Last time I got measured,
which was several years ago, my swing speed with a driver was 104 miles per
hour. That’s well below the average
Tour player (113) and nowhere close
to the longest hitters (Tiger is 120-130). This time, Speed Stik had me consistently in the
93-95 mph range, which means I still need stiff shafts – but just barely.
Lowen
handed me a 6-iron with a stiff shaft and pulled out what looked like a
clipboard, or like one of those little rubber tee mats you see at a Putt-Putt course. Next, Lowen put a special kind of tape
along the sole of the 6-iron and had me hit several balls off the
clipboard. Where the sole of the
club made contact with the clipboard, the tape was scraped and darkened.

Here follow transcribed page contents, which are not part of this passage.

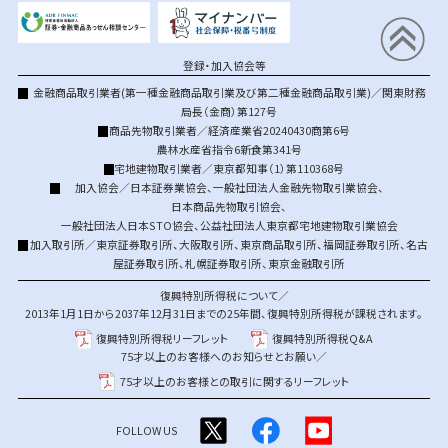
登録・加入協会等
金融商品取引業者(第一種金融商品取引業及び第二種金融商品取引業)／関東財務
局長（金商）第127号
商品先物取引業者／経済産業省20240430商第6号
農林水産省指令6新食第341号
宅地建物取引業者／東京都知事（1）第110368号
加入協会／
日本証券業協会
、
一般社団法人金融先物取引業協会
、
日本商品先物取引協会
、
一般社団法人日本STO協会
、
公益社団法人東京都宅地建物取引業協会
加入取引所／
東京証券取引所
、
大阪取引所
、
東京商品取引所
、
福岡証券取引所
、
名古
屋証券取引所
、
札幌証券取引所
、
東京金融取引所
復興特別所得税について／
2013年1月1日から2037年12月31日までの25年間、復興特別所得税が課税されます。
復興特別所得税リーフレット
復興特別所得税Q&A
75才以上のお客様へのお知らせとお願い／
75才以上のお客様との取引に関するリーフレット
FOLLOW US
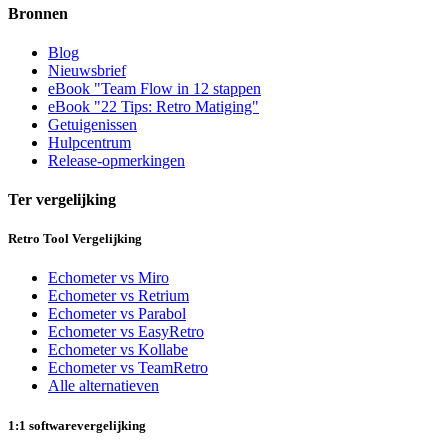
Bronnen
Blog
Nieuwsbrief
eBook "Team Flow in 12 stappen
eBook "22 Tips: Retro Matiging"
Getuigenissen
Hulpcentrum
Release-opmerkingen
Ter vergelijking
Retro Tool Vergelijking
Echometer vs Miro
Echometer vs Retrium
Echometer vs Parabol
Echometer vs EasyRetro
Echometer vs Kollabe
Echometer vs TeamRetro
Alle alternatieven
1:1 softwarevergelijking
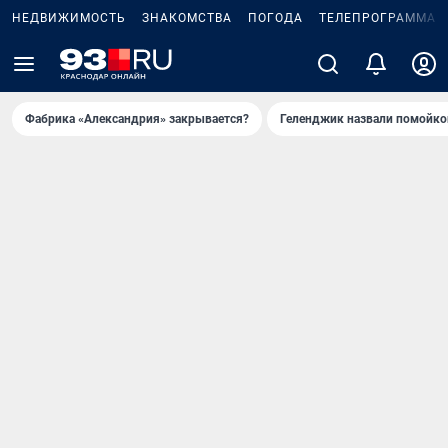
НЕДВИЖИМОСТЬ
ЗНАКОМСТВА
ПОГОДА
ТЕЛЕПРОГРАММА
Фабрика «Александрия» закрывается?
Геленджик назвали помойко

To the trained fitter, the
scrapes on the tape indicate whether my new irons should be the standard lie or
whether they needed to be bent slightly upright or flat. I’m 6-foot-1 so the presumption is that,
if anything, I would need clubs that are a degree or two upright. The scraped tape clearly revealed otherwise. Despite my height, I actually needed
irons that were 1-degree flat.
After I hit a couple of
dozen balls with the stiff steel shafts, I told Lowen I wanted to try the stiff shaft
in graphite. He shook his head,
like it was a bad idea. "You’ll
like the steel better," he said.
Still, I wanted to give the
graphite a try, if only to see for myself.

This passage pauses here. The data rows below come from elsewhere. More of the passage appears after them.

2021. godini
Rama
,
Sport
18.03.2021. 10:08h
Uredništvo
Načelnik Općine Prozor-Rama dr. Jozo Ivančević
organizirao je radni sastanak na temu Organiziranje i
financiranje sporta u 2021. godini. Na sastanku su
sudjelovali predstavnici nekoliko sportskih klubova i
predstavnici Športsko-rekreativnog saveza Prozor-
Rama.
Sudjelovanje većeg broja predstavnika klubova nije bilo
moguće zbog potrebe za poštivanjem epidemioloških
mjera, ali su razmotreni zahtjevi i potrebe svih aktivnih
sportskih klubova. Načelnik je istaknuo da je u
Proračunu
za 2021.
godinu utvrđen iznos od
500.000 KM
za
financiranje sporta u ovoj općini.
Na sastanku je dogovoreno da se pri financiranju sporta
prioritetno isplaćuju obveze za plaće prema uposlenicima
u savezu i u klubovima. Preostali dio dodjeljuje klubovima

Ten balls into the graphite experiment, I handed the club back to Lowen. He was right. The steel shafts had a better feel, and
I swear there was less dispersion to the shot pattern.
The irons arrive
When the Burner 2.0s arrived late one afternoon about
a month later, there was still enough light to take them for a spin. I only got in seven holes before dark,
but it was enough to give me a sense that I was going to be very pleased.

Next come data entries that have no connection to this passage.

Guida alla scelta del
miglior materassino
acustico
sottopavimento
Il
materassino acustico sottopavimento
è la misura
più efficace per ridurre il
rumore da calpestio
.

I played my first full round
with new irons the next week, at Bidermann
GC near Wilmington. It was then that I fully came to
appreciate what I had stumbled into.
Early on in the round at Bidermann, I hit
mostly short irons into par 4s and a three-shot par 5. I liked the way the ball sounded jumping
off the club, and there was none of that clanky
sensation I got with my old irons on a slight mishit.
The most convincing evidence
– and the shot of the day -- came at the 8th , which at Bidermann is a
picturesque, 190-yard downhill par 3.
I pulled my 5-iron, for what would be the debut shot with the longest
iron I carry. I made a good pass at
the ball -- good, not perfect --
but it felt as flush as if Ben Hogan
had hit it.
When I looked up, I was
watching a rocket, dead straight, and the ball was flying considerably higher
than I usually hit long irons. I
could play 10 rounds with my old irons and never hit a shot that felt that good,
that solid. And it didn’t just look
and feel good, it was good. The ball
landed on the back of the green, took one hop and stopped about 20 feet from
the hole.
One of the truisms of golf
is that, if you are on good terms with your long irons, the other irons fall
into line, like baby ducks. The
rest of that round, and in three or four rounds since, things have only gotten
better between me and my new irons.
I’m not foolish enough to
think this honeymoon will necessarily last forever. I’ve got about a dozen putters in
various stages of "time out" in my basement now that prove otherwise. These new irons could eventually betray
me, just like those putters did.
For now, however, and
hopefully well into the future, we are happy together. I have to close now, because I
want to look for more discount golf trips online.